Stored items
::::

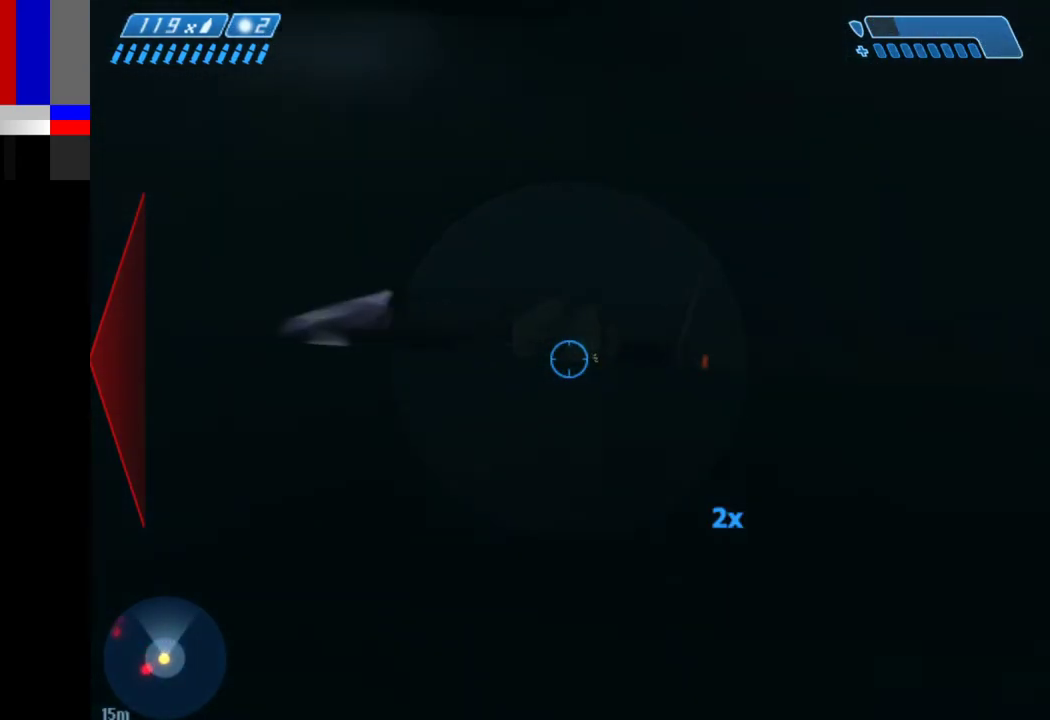
{"keys": ["w"], "mouse": [], "events": []}
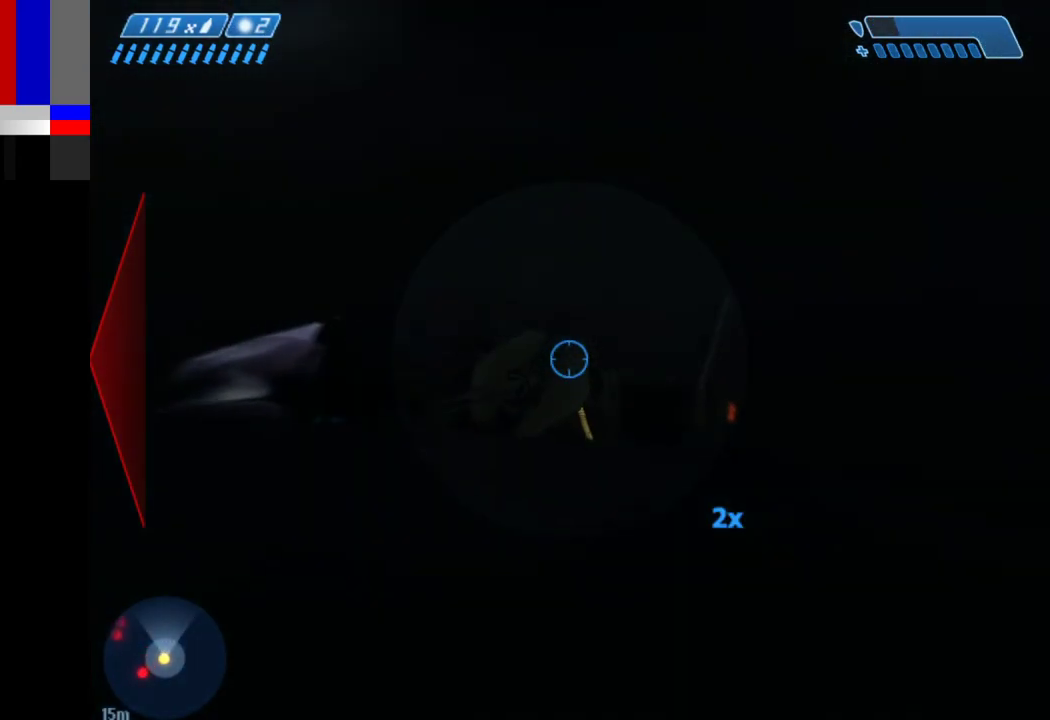
{"keys": ["w"], "mouse": [], "events": [[100, "mouse_left", "down"], [250, "mouse_left", "up"], [383, "mouse_right", "down"], [483, "mouse_right", "up"]]}
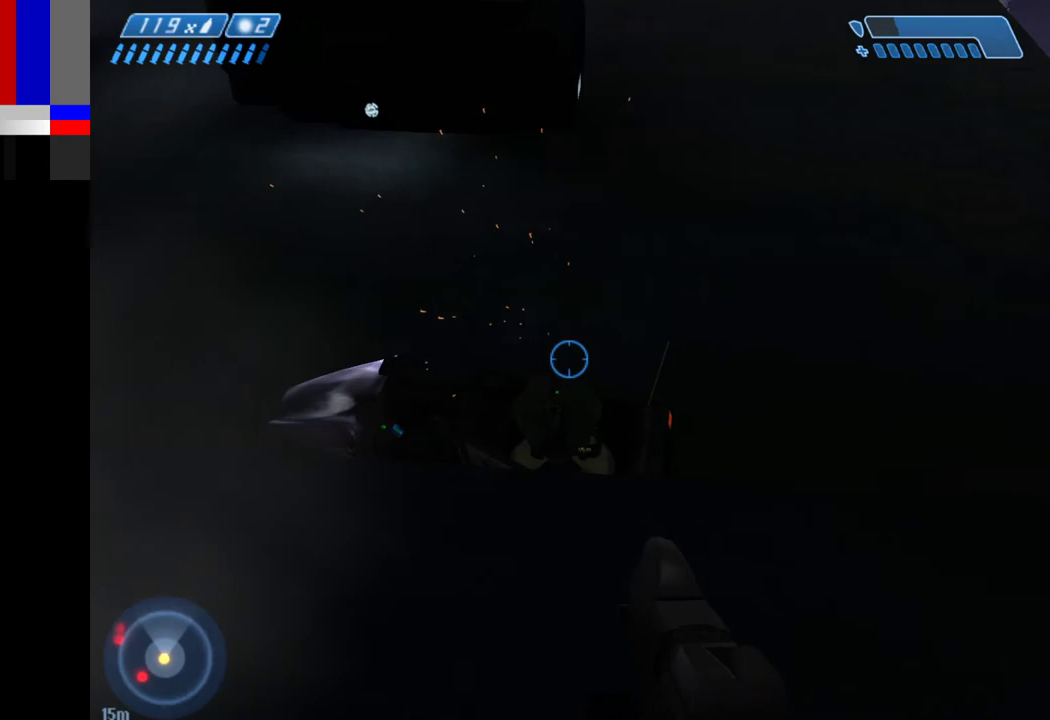
{"keys": [], "mouse": [], "events": [[350, "mouse_left", "down"], [400, "w", "up"], [450, "mouse_left", "up"]]}
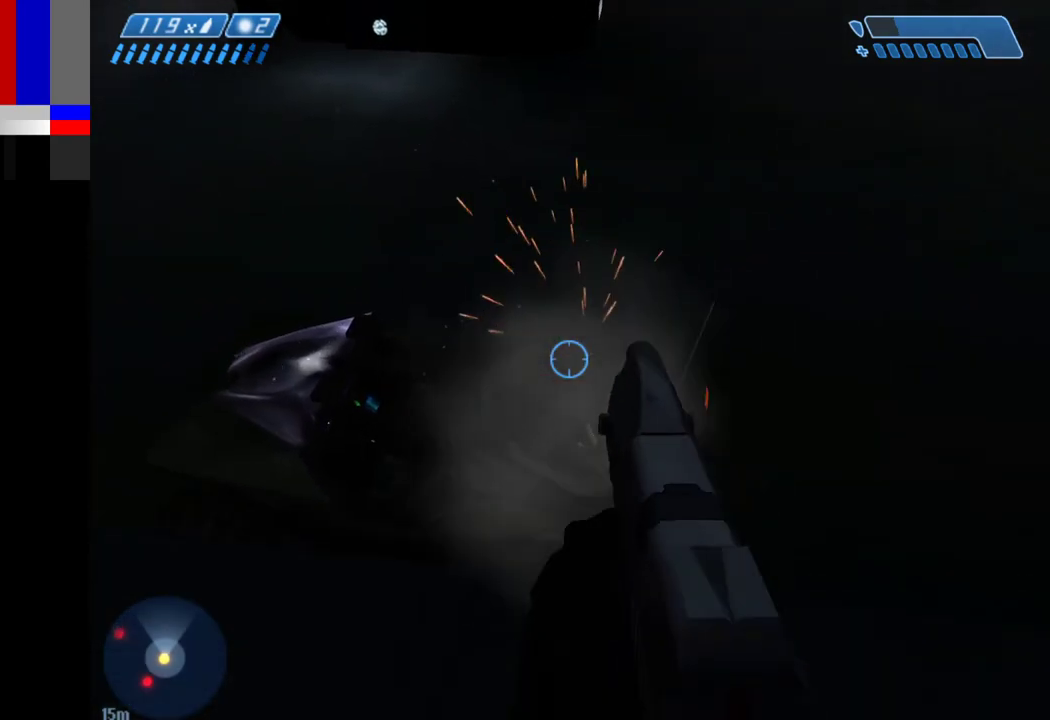
{"keys": [], "mouse": [], "events": [[83, "a", "down"], [233, "mouse_left", "down"], [333, "a", "up"], [333, "mouse_left", "up"]]}
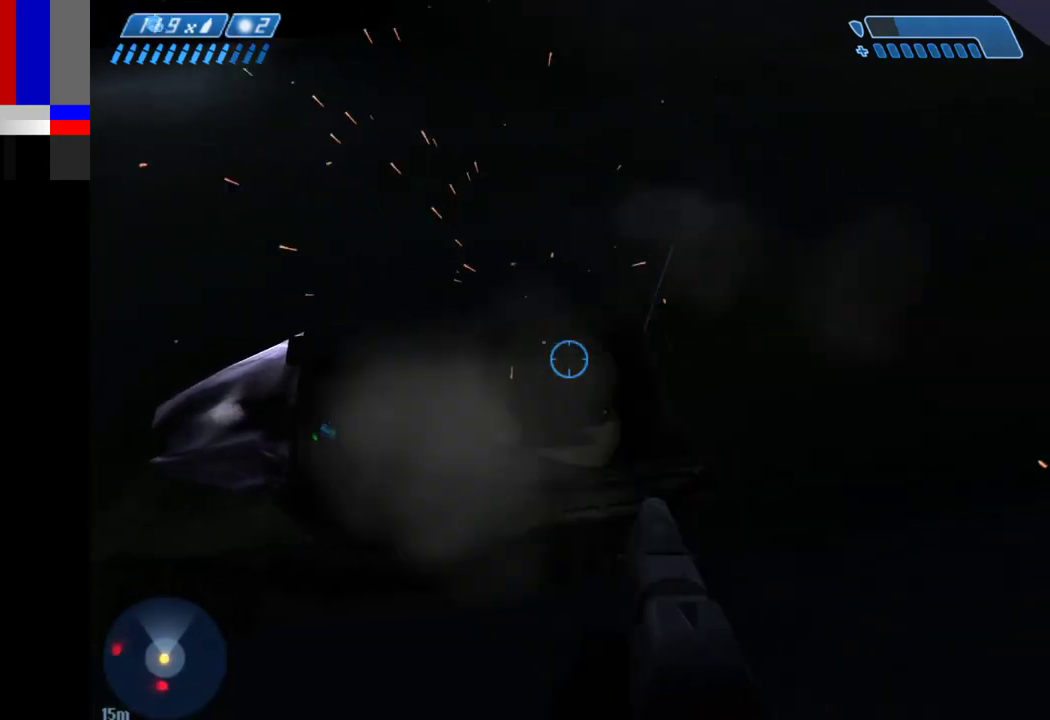
{"keys": [], "mouse": [], "events": [[383, "mouse_left", "down"], [483, "mouse_left", "up"]]}
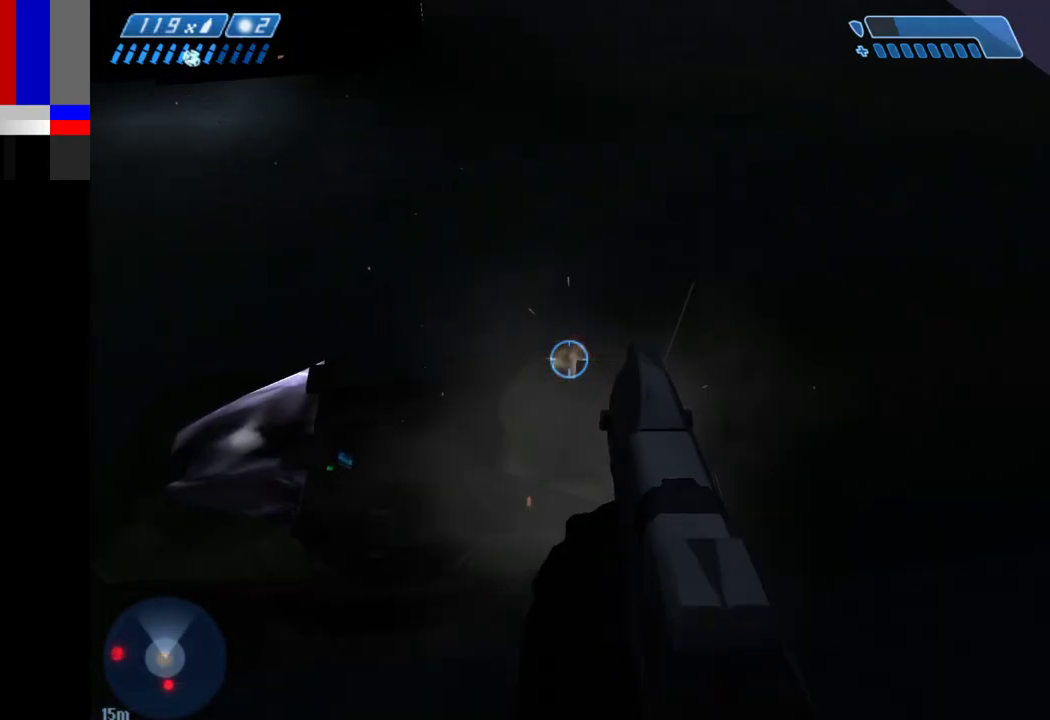
{"keys": [], "mouse": [], "events": [[133, "w", "down"], [217, "a", "down"], [367, "a", "up"], [500, "w", "up"]]}
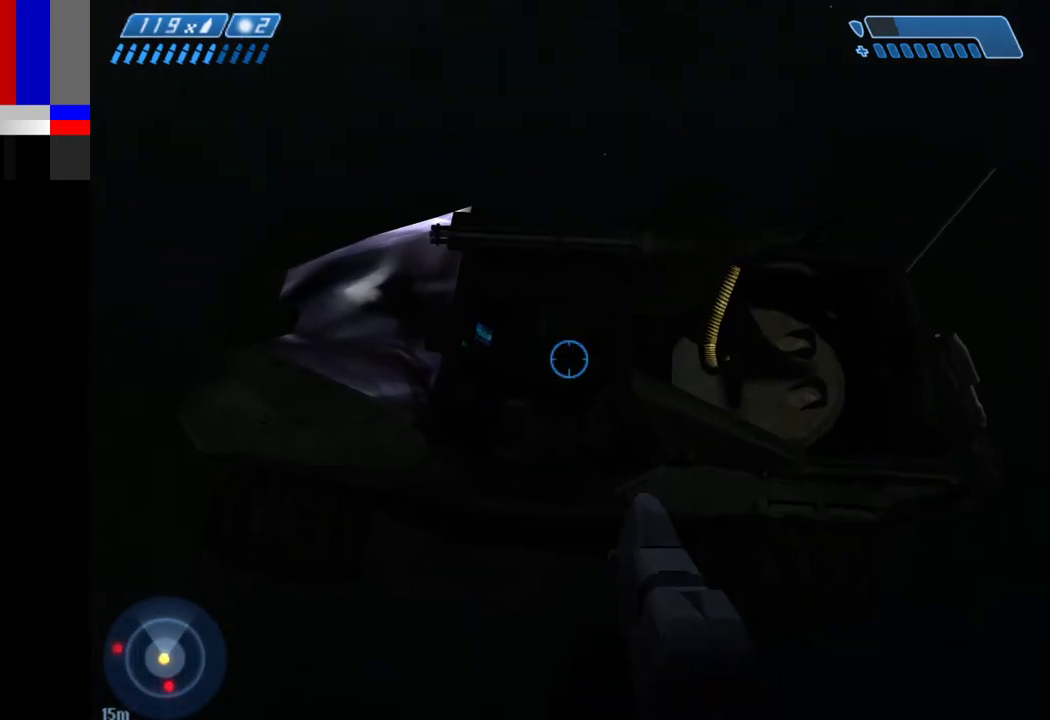
{"keys": ["w"], "mouse": [], "events": [[183, "r", "down"], [233, "r", "up"], [333, "r", "down"], [333, "w", "down"], [383, "r", "up"]]}
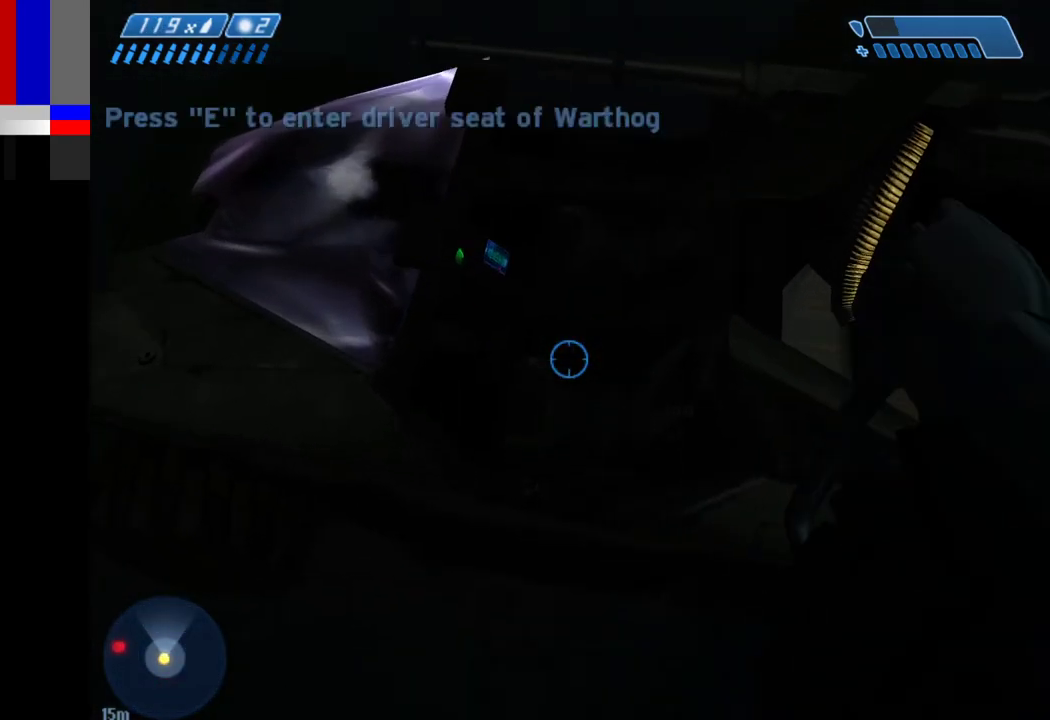
{"keys": ["w"], "mouse": [], "events": [[17, "e", "down"], [17, "w", "up"], [150, "e", "up"], [200, "w", "down"]]}
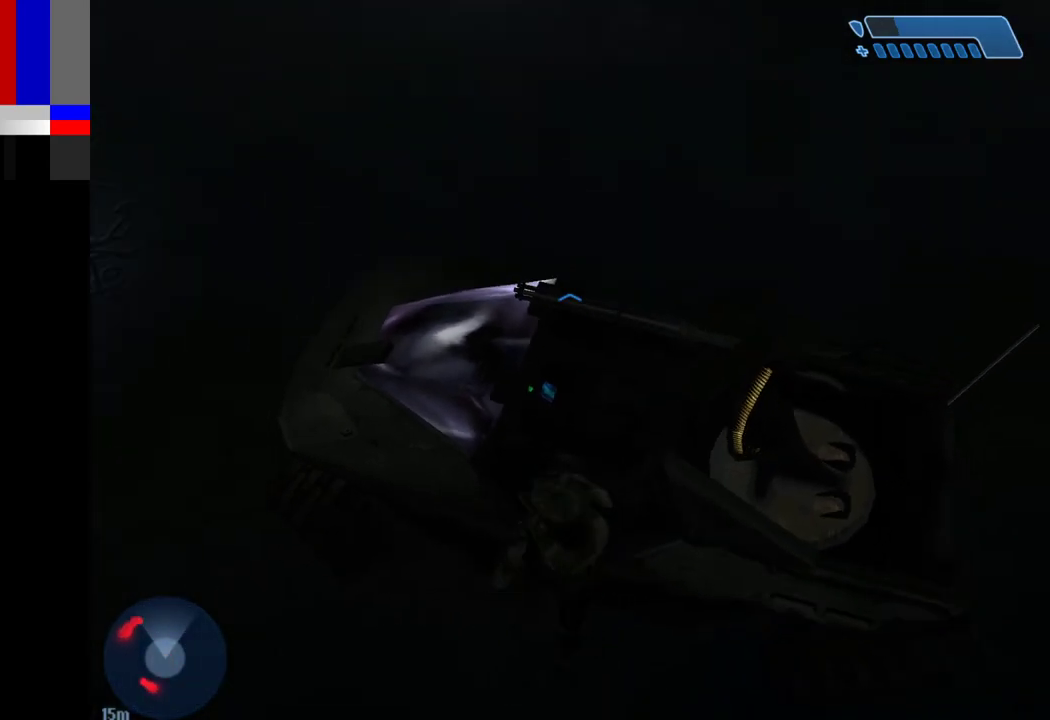
{"keys": ["w"], "mouse": [], "events": []}
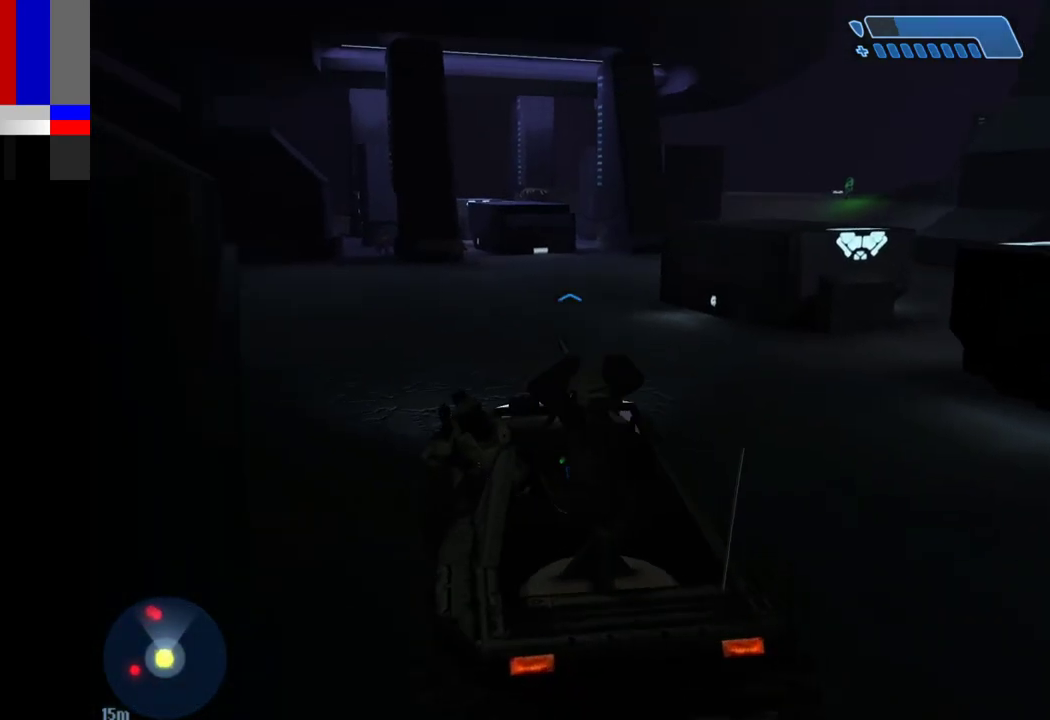
{"keys": ["w"], "mouse": [], "events": []}
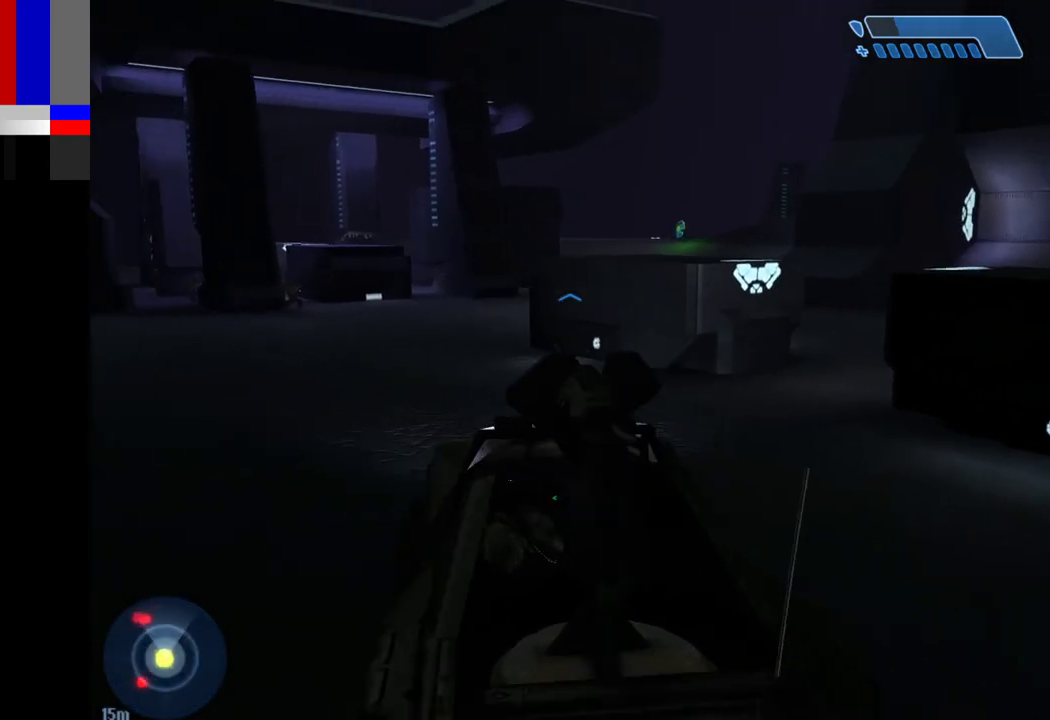
{"keys": ["w"], "mouse": [], "events": []}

::::

● **REQUIRED WORK**:
Transcribe the entries word for word, without their pictures.

● **ANSWER FOR THE TASK**:
{"keys": ["w"], "mouse": [], "events": []}
{"keys": ["w"], "mouse": [], "events": [[100, "mouse_left", "down"], [250, "mouse_left", "up"], [383, "mouse_right", "down"], [483, "mouse_right", "up"]]}
{"keys": [], "mouse": [], "events": [[350, "mouse_left", "down"], [400, "w", "up"], [450, "mouse_left", "up"]]}
{"keys": [], "mouse": [], "events": [[83, "a", "down"], [233, "mouse_left", "down"], [333, "a", "up"], [333, "mouse_left", "up"]]}
{"keys": [], "mouse": [], "events": [[383, "mouse_left", "down"], [483, "mouse_left", "up"]]}
{"keys": [], "mouse": [], "events": [[133, "w", "down"], [217, "a", "down"], [367, "a", "up"], [500, "w", "up"]]}
{"keys": ["w"], "mouse": [], "events": [[183, "r", "down"], [233, "r", "up"], [333, "r", "down"], [333, "w", "down"], [383, "r", "up"]]}
{"keys": ["w"], "mouse": [], "events": [[17, "e", "down"], [17, "w", "up"], [150, "e", "up"], [200, "w", "down"]]}
{"keys": ["w"], "mouse": [], "events": []}
{"keys": ["w"], "mouse": [], "events": []}
{"keys": ["w"], "mouse": [], "events": []}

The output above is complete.